К такому суду автор подбирается в главе «Вожди»:
«– Может ли народ любить царя-деспота? Может. Знаешь, как говорится, до Бога высоко, до царя далеко. Простой человек с царем никогда не встречается. У него есть враги поближе: помещик, капиталист, чиновник. Они у него кровь пьют. А кто им может дать укорот? Царь. И чем он жестче, тем лучше. Поволокли какого-нибудь боярина или дьяка на лобное место, простой человек радуется: «Одним кровопийцей меньше».
– А если этот дьяк честен?
Дед поморщился, как от неспелого яблока.
– Может, и честен. Бывает. Но все равно он для простолюдина начальник.»
Сказано в самую точку – с риском заслужить таким суждением неодобрение как со стороны верхов, так и низов. Но такова жизнь: смелый и беспристрастный приговор судьи чаше всего не нравится обеим сторонам. Однако же когда судья слаб, увертлив и пристрастен в обход истины, это компрометирует саму идею – и судейства, и писательства.
И судьи, и писатели – те же люди, поэтому на застрахованы ни от каких ошибок. И сам автор книги, судя по его политическим метаниям – от демократа-ельциниста до державника – наошибался вдоволь за свою жизнь. Но главное тут – искренность стремлений, искупающая неизбежность заблуждений и исключающая заведомое кривосудие, которое ведет к распаду всей морали.

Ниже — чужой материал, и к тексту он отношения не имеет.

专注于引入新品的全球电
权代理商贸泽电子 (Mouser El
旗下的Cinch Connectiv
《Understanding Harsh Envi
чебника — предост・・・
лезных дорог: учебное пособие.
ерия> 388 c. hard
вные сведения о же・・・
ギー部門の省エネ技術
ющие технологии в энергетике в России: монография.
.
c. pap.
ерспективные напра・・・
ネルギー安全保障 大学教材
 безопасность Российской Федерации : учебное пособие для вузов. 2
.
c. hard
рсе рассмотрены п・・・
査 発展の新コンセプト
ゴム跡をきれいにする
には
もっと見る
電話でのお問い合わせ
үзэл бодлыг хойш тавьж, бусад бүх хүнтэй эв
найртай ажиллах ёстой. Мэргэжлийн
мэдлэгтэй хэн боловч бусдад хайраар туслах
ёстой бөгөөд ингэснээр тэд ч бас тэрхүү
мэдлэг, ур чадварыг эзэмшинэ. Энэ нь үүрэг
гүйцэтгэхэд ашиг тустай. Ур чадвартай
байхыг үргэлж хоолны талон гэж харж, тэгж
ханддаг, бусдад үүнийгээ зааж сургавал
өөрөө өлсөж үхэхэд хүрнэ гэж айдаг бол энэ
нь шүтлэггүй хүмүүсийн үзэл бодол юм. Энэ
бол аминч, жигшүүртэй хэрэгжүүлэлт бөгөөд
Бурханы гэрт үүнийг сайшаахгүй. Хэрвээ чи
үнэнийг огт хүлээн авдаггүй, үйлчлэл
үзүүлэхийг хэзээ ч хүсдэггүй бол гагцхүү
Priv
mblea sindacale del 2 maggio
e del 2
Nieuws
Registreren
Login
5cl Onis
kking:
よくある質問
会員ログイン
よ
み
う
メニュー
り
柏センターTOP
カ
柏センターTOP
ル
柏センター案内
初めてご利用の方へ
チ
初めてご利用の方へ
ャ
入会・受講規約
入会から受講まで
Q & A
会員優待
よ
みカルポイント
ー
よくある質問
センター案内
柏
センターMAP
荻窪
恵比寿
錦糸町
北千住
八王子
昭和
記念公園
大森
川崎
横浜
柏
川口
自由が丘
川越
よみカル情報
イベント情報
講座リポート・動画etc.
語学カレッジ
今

Эта искренность явно присутствует в книге – и даже с неким перегибом, касающимся сексуальных сцен, кои, явно выламываясь из стиля повествования, коробят слух своей нарочитой огрубленностью. «Пенис», «мошонка» и т.п. – эти якобы вольные слова, притянутые за уши на самом деле, звучат в контексте как нелитературные, то есть работают против сути и правды повествования.
В искусстве литературе допустимо все – но лишь когда оправдано художественно. У покойной Натальи Медведевой есть повесть «Мама, я жулика люблю!», написанная вовсе матом и изобилующая секс-сценами. Но там это окрылено художественным изяществом, сквозной мыслью, недостающей порой Константинову. Медведева заглядывает в омут естества, выносит ему свой приговор – и потому ее мат в тексте воспринимается органично. А в книге Константинова слово «пенис» дерет ухо.
Вот еще одно довольно точное определение из этой книги:
«Вот так вот: стерпится – слюбится. Потихоньку, помаленьку зауважала, а затем и полюбила Россия Путина. И это не слепая любовь, а спокойное, расчетливое чувство зрелой, настрадавшейся женщины, боящейся, что лучшего мужа ей уже не найти… Не умеет наш народ жить для самого себя, привычки нет, обязательно нужно служить – кому-то, или чему-то, неважно…»
Но этим определениям еще нужно дорасти до какой-то более великой правды, служащей оправданием прожитой жизни и ее бесценного опыта. И тогда количество точечных жизненных историй перейдет в качество, в некий суммарный смысл. Но этому надо отдаться с головой, с полной беспощадностью к себе и к читателю, не боясь выговаривать ту подноготную, которая не заменяется никакой внешней откровенностью брутальных сцен.
Литературный акт, как и половой, не может быть вполсилы. Искренность должна быть абсолютной, в каждом слове должен звучать приговор описываемой действительности. И мне кажется, писатель, взявшийся копать указанный песок, дороется до той смысловой влаги, что залегает под частными крупицами, в изображении которых он уже явно преуспел.